Das Buch beschreibt dezidiert evangelische Gemeindesituationen. Liest man es mit konfessionskundlicher Neugier und Phantasie, werden die virulenten Parallelen und Brüche zu den anderen christlichen Konfessionen offenbar: Freikirchliche Praxis, die in ihrem missionarischen Ansatz dem Menschen in seinen individuellen Bedürfnissen zuweilen näher ist, unmittelbarere Finanzierungsmodelle mit stärkeren Bindungsstrukturen und eine im Allgemeinen ausgeprägtere Orientierung an ökonomischen Logiken stechen ins Auge.

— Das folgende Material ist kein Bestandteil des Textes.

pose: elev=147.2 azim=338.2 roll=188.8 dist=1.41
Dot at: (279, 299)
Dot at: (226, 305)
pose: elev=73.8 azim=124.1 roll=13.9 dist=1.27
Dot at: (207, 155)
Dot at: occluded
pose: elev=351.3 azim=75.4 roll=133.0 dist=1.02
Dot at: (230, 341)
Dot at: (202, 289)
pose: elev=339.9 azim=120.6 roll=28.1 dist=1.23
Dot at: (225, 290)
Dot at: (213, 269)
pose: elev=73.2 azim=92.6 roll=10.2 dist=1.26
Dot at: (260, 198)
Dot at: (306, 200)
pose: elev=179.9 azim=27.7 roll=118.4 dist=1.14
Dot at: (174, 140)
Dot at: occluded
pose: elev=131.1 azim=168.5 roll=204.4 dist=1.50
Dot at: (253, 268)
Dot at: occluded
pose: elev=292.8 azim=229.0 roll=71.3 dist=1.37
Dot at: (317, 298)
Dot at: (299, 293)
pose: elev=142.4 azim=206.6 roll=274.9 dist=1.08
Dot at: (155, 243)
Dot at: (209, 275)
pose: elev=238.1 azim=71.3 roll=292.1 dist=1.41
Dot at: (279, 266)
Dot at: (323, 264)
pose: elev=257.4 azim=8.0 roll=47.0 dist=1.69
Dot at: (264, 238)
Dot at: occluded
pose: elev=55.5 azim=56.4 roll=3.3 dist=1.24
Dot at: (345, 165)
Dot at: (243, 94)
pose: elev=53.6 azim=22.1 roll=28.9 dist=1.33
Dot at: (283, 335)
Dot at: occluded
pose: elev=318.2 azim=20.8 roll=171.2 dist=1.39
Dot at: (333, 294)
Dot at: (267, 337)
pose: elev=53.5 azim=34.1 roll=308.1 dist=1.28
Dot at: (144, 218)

In Bezug auf die römisch-katholische Kirche stellt sich primär die Frage nach dem handelnden Subjekt, denn die hohen auch personellen Ansprüche, die Auksutat den evangelischen Gemeinden als Handlungsoptionen anbietet, scheinen in der aktuellen personellen Abbruchsituation des deutschen Katholizismus’ unerreichbar.

Das „Praxishandbuch Mitgliederorientierung“ ist eine Zumutung für die Theologie, die einige der Antworten befragen sollte, die dieses Buch – zum Wohle der Gemeinde – aufwirft.

Der Autor ist Geschäftsführer und Öffentlichkeitsreferent des Konfessionskundlichen Instituts Bensheim.